United States District Court, Northern District of Illinois, Eastern Division
August 23, 2002
JUAN A. DOMINGUEZ, NOEL GARCIA, MARIA J. HERNANDEZ AND ANA K. DOMINGUEZ, PLAINTIFFS, VS. ALLIANCE MORTGAGE COMPANY AND AMERIHOME MORTGAGE CO., LLC, DEFENDANTS.
The opinion of the court was delivered by: James B. Moran, United States District Judge
MEMORANDUM OPINION AND ORDER
Plaintiffs Juan A. Doininguez, Noel Garcia, Maria J. Hernandez and Ana
K. Dominguez bring suit against defendants Alliance Mortgage Company
(Alliance) and Amerihome Mortgage Company, LLC (Amerihome), alleging that
defendants' fee structure violates the Real Estate Settlement Procedures
Act (RESPA), 12 U.S.C. § 2601 et seq. and its implementing
regulations, 24 C.F.R. § 3500.1 et seq. Plaintiffs also assert state
law claims against Amerihome for breach of fiduciary duty, against
Alliance for inducing Amerihome's breach, and against both defendants for
violations of the Illinois Consumer Fraud and Deceptive Business
Practices Act (ICFA), 815 ILCS 505/2. Defendants move for summary
judgment. For the following reasons, defendants' motion is granted.
When plaintiffs sought a mortgage, their real estate agent referred
them to Amerihome, a mortgage broker, who arranged for an FHA-backed loan
from Alliance. The total loan amount was $152,112.00. Plaintiffs paid
Amerihome a "loan origination fee" of $1,498.65 and a "loan discount" of
$380.28 in connection with the loan. Amerihome also received payment from
Alliance, in the form of a $1,901.40 "yield spread premium."
A yield spread premium (YSP) is a payment by a lender, such as
Alliance, to a mortgage broker, such as Amerihome, apart from any fees
paid by the borrower. The lender establishes a par interest rate, at which
it will make or purchase a loan from a class of borrowers, and informs
brokers of this rate by disseminating rate sheets to the brokers on a
regular basis. If the broker secures a borrower at a higher rate, the
lender pays a YSP linked to the increase in the rate. The formula for
computing the premium is included in the rate sheets.

§ **PROBLEM DESCRIPTION**:
For each numbered statement, say whether it agrees with the court opinion above, and quote the words from the opinion that decide it. 1. The plaintiffs paid Amerihome a loan origination fee of $1,498.65. 2. Alliance acted as the mortgage broker in the plaintiffs' loan. 3. The court denied the defendants' motion for summary judgment.

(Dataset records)
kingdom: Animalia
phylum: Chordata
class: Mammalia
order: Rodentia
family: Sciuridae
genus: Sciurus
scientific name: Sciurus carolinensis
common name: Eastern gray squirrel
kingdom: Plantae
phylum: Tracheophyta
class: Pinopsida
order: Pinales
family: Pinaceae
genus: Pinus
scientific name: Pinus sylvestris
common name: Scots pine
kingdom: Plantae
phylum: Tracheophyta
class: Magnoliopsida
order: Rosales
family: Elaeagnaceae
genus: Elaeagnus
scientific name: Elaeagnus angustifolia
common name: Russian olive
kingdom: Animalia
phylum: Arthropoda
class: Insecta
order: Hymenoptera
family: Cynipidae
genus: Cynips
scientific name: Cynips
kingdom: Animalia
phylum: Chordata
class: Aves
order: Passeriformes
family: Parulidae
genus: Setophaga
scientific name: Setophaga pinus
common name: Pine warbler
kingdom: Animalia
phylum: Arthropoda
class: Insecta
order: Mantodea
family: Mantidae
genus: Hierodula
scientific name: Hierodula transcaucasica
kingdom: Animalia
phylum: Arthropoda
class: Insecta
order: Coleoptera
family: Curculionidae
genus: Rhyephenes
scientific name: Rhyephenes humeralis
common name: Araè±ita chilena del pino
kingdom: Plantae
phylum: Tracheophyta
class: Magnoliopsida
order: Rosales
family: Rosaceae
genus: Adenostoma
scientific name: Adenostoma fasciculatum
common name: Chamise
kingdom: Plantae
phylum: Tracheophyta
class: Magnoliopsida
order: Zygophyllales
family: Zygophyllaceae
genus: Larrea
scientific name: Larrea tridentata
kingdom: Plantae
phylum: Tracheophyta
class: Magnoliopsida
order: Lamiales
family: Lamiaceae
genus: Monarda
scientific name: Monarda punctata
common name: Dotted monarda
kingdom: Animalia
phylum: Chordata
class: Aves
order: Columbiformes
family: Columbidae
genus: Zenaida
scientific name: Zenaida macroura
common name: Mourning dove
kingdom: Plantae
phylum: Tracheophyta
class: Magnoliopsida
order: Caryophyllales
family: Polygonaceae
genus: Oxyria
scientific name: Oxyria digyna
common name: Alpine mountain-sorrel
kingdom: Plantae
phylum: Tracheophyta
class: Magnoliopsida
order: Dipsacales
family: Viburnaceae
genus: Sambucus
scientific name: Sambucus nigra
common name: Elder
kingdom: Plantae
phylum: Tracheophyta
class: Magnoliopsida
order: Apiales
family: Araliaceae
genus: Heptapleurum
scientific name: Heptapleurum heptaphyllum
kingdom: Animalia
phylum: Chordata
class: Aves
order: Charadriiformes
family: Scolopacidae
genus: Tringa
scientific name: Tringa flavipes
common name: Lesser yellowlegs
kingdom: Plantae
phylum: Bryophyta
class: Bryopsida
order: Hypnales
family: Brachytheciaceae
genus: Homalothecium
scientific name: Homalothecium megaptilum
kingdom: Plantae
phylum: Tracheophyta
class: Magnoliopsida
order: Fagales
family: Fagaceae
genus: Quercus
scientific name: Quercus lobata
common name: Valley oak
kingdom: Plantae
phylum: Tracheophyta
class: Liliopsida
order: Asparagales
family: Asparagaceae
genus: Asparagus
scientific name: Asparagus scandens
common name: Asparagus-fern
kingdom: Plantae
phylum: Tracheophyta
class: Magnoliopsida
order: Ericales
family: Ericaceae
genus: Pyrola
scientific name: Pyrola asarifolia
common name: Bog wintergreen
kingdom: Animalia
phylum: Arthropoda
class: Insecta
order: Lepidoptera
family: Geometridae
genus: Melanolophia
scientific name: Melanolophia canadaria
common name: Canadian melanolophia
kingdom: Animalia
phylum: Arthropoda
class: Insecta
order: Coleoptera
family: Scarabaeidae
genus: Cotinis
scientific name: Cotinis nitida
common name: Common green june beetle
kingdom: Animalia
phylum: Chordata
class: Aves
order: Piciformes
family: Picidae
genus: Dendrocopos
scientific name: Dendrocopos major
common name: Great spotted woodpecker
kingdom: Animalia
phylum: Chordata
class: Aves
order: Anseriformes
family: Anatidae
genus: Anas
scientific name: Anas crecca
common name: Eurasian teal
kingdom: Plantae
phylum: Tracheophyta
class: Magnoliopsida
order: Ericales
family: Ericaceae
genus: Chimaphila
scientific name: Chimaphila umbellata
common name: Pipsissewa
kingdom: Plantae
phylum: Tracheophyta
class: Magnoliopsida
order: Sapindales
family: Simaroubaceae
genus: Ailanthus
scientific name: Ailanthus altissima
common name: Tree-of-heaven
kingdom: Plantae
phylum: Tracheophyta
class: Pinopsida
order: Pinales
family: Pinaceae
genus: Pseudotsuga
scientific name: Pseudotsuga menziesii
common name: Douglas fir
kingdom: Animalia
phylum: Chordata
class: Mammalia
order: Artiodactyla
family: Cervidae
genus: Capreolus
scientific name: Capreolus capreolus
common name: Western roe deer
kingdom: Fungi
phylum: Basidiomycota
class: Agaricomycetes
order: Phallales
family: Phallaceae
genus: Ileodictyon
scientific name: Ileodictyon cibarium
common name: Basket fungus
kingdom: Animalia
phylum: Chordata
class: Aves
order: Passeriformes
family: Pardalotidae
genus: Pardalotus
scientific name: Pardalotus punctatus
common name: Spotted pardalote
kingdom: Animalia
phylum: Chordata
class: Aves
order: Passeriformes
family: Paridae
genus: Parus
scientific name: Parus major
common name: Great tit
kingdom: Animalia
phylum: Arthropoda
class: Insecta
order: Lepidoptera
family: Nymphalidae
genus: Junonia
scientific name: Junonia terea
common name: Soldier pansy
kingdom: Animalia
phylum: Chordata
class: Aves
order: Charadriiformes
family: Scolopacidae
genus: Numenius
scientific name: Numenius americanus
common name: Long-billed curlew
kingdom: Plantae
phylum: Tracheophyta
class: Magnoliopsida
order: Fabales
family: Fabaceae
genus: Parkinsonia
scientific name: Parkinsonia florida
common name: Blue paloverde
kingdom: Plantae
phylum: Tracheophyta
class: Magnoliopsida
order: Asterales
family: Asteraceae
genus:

§ **COMPLETED EXERCISE**:
1. Yes: "Plaintiffs paid Amerihome a "loan origination fee" of $1,498.65"
2. No: "Amerihome, a mortgage broker, who arranged for an FHA-backed loan from Alliance"
3. No: "defendants' motion is granted."